Couverture, titre et résumé ne pouvaient pas être plus aguicheurs. Peu familière de fantasy et de fantastique, mon envie était de m'immerger dans d'autres mondes. L'univers de Zoo City m'a retournée. Malaise et désir d'en venir à bout m'ont tourmentée tout au long de ma lecture, au point que je me suis promise de ne plus lire aucun livre de cette auteur tellement ce thriller est dur dans sa psychologie, son environnement et son intrigue.

Sous la plume de Lauren Beukes, l'histoire happe le lecteur, lui colle une sorte de poussière issue de la pollution environnante bien grasse, lui fait découvrir des âmes noires et torturées. L'univers de Zinki, c'est la débrouille, la pénitence, la survie. Rien ne brille, tout peu basculer dans le pire. Un roman qui m'en a fait baver par son intensité, sa profondeur, et cette lecture immersive.

Comme dans Les liaisons dangereuses dont je vous ai parlé un peu plus tôt, la complexité des âmes, les desseins des individus, mais aussi le poids de leur culpabilité pèsent sur leur lecteur.

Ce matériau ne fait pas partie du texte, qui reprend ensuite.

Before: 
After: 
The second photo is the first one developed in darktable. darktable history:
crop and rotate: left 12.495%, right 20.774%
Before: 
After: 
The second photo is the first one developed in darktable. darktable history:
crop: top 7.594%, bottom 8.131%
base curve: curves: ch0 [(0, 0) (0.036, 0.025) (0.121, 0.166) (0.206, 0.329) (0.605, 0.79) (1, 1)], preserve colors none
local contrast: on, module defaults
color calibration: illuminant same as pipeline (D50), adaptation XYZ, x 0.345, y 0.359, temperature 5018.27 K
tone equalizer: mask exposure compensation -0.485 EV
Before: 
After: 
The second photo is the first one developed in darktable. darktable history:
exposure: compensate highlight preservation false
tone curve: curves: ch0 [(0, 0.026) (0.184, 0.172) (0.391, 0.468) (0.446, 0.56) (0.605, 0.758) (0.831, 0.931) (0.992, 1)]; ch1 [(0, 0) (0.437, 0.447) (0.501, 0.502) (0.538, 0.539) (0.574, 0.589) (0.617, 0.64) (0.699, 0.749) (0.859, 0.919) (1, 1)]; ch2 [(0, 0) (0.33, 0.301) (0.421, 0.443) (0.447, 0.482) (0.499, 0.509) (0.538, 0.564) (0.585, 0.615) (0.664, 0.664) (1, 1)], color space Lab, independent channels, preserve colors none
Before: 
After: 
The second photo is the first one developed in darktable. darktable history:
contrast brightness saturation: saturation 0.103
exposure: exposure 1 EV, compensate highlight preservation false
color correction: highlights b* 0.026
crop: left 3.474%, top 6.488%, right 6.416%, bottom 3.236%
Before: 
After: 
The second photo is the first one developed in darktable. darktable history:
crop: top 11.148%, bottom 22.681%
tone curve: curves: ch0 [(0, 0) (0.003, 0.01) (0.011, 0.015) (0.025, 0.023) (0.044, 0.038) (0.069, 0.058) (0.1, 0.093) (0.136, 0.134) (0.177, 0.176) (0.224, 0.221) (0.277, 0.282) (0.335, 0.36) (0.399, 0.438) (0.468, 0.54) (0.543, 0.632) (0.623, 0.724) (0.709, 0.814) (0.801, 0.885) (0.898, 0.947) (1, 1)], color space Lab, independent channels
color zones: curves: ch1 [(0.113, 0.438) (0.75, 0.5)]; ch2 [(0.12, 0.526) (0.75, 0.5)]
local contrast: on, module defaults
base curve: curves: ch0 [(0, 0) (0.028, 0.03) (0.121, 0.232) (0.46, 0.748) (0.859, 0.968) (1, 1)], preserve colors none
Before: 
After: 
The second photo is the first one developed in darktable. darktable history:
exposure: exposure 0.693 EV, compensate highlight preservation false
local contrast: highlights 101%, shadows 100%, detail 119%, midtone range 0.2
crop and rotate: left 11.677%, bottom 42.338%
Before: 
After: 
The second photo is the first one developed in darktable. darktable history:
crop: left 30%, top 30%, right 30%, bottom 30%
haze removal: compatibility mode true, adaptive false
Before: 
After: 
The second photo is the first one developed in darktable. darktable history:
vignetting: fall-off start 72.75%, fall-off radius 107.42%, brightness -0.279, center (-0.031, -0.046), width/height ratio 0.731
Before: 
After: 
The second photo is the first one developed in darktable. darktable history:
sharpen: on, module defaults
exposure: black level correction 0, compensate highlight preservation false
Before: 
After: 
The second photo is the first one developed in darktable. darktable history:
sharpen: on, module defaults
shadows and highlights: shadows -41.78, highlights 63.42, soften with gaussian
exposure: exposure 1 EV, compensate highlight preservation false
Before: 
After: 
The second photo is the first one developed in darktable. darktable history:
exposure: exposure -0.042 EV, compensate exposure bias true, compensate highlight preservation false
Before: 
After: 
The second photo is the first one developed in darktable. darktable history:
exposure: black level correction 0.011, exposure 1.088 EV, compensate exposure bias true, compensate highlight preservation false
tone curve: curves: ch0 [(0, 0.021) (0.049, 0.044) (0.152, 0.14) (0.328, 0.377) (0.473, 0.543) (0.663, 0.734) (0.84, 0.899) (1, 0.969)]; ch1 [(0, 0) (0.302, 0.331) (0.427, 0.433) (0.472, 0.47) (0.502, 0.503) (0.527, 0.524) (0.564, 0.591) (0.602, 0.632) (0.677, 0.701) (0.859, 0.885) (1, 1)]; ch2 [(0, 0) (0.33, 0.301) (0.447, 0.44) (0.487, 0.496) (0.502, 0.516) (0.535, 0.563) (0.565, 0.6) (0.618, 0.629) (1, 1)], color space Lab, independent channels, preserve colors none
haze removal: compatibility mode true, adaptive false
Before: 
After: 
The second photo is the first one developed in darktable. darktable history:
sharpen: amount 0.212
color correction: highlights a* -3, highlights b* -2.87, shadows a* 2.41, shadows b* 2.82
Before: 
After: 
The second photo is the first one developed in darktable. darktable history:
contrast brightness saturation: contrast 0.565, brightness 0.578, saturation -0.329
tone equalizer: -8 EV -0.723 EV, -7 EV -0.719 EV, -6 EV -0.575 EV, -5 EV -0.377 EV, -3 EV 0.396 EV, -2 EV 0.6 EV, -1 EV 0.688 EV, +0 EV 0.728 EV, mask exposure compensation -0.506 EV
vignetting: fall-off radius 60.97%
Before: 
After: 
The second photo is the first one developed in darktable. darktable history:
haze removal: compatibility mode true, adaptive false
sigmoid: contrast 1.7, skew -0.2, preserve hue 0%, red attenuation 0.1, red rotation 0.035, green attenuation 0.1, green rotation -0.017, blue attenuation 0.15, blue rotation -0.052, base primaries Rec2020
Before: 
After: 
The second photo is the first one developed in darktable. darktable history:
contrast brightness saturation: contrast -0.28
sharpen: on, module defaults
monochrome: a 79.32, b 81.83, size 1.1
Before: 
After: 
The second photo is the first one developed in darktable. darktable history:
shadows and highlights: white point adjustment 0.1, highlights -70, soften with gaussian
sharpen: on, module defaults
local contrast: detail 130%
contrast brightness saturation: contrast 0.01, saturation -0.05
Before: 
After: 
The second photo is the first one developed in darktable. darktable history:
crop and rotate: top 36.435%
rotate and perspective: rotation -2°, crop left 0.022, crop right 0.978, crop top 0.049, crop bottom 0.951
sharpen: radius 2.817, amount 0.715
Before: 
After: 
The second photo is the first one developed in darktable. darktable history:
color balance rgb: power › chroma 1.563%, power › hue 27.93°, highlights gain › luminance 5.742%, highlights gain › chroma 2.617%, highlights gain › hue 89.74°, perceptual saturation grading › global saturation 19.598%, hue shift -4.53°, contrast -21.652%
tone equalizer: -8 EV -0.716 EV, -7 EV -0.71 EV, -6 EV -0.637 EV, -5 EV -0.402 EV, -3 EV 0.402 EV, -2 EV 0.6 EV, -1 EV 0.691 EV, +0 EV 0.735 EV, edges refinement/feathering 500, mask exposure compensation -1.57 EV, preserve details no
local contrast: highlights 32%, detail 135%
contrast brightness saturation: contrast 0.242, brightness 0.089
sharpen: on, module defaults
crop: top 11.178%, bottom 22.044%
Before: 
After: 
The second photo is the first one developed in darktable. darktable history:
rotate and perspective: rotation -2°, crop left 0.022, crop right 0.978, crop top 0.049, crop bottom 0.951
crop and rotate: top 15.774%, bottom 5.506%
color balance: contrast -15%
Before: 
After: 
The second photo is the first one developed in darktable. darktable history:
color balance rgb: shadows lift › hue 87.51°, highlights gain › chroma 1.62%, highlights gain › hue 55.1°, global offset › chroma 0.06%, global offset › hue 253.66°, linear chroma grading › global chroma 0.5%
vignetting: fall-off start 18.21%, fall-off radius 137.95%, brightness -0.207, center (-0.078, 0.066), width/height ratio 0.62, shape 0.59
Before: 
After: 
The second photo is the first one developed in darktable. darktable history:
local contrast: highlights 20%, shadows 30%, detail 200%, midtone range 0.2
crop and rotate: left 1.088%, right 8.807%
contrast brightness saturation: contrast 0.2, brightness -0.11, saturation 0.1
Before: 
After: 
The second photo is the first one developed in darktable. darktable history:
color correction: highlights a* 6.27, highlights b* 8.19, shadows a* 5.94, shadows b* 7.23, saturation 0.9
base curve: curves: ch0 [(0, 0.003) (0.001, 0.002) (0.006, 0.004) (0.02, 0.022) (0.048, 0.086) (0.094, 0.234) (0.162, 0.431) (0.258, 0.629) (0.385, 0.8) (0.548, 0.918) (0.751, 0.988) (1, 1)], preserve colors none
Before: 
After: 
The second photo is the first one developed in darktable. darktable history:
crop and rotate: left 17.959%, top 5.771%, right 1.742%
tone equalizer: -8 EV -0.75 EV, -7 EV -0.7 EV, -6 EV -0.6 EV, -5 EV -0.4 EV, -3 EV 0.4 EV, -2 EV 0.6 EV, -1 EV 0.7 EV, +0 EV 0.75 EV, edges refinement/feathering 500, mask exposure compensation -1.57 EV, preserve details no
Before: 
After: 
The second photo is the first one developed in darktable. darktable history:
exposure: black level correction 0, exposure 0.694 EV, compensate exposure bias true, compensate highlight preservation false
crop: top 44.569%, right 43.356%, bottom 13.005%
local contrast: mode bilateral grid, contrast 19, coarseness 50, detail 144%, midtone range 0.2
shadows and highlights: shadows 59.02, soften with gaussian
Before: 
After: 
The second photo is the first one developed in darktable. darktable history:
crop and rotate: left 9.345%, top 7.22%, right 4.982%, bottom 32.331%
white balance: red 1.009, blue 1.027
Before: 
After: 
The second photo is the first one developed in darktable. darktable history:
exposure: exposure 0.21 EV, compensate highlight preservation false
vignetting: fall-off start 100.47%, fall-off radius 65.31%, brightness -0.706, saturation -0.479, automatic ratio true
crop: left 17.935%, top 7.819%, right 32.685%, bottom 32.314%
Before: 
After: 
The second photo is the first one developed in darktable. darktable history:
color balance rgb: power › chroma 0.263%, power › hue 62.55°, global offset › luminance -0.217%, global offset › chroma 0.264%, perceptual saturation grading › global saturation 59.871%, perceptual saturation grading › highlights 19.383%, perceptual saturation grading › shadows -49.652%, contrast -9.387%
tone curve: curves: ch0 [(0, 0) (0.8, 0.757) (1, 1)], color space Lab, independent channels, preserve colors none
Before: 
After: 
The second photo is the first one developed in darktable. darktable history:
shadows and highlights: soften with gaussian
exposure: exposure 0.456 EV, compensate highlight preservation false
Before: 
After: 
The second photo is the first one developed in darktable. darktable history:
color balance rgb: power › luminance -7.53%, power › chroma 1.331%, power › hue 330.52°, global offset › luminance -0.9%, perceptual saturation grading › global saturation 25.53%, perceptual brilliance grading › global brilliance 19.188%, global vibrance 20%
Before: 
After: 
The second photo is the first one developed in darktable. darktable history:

A travers les pages, j'avais l'impression de plonger toujours plus loin dans un milieu de détresse, sans sentimentalisme ni délicatesse. Tout est nu, rude, dur, écorché.  Comme voir l'âme d'un être humain sans rideau, ouvert totalement, qu'on pourrait explorer dans sa crudité et en détail, remonter tous les vaisseaux de ses inclinations et les observer avec une netteté absolue.

Une lecture rude, qui me fout une boule à la gorge quand j'y pense. Et dont le récit est génial par son atypisme et sa marginalité, à l'image de ses personnages. Un roman complètement barré par certains aspects, piétinant sans vergogne l'idée du familier mignon que l'on serait tenté d'imaginer. Une expérience à vivre pour comprendre. Ne me remerciez pas si vous franchissez le pas. Je ne vous en voudrais pas.

Certaines choses perdues ne peuvent pas être retrouvées. Comme la jeunesse, par exemple. Ou l'innocence. Ou (navrée pour vous, madame Luditsky) la valeur de l'immobilier une fois que les taudis ont commencé à déborder. Les bagues, en revanche, c'est facile. Comme les clés, les lettres d'amour, les jouets préférés. les photographies égarées et les testaments manquants. J'ai même retrouvé une chambre perdue, une fois. Mais, j'aime m'en tenir aux choses simples, aux petits objets. Après tout, le dernier truc conséquent que j'aie trouvé était une vilaine accoutumance à la came. Et voyez ce que ça a donné.

Présentation de l'éditeur


Ancienne journaliste et ex-junkie, Zinzi habite Zoo City, un quartier de Johannesburg peuplé de marginaux et de criminels qui se sont vus attribuer la charge d'un animal symbiotique. Si l'animal meurt, son propriétaire aussi. 
" Animalée " après la mort de son frère, Zinzi est affublée d'un paresseux qu'elle porte sur son dos. Elle vit désormais de petites arnaques et recherche ce ou ceux que les gens ont perdu(s). Elle est exceptionnellement douée pour cela. 
Justement, une célèbre pop star s'est volatilisée. Zinzi espère tenir là son billet de sortie de Zoo City. Mais elle devra pour cela s'enfoncer plus encore dans les bas-fonds du ghetto...

mercredi 19 octobre 2016

Les liaisons dangereuses de Choderlos de Laclos

L'avis de Gaby

Je me devais de découvrir Les liaisons dangereuses de Choderlos de Laclos. Quelques années auparavant, j'avais vu le film Sexe intentions, inspiré du livre, et j'avais assez bien aimé. Comme l'ouvrage est l'oeuvre préféré de nombreux lecteurs, je me suis lancée dans l'aventure. Cela faisait d'ailleurs un certain temps que je n'avais pas plongé dans un classique.
Si vous êtes un lecteur averti, le roman est sous forme épistolaire, avec comme principaux protagonistes la marquise de Merteuil et Valmont.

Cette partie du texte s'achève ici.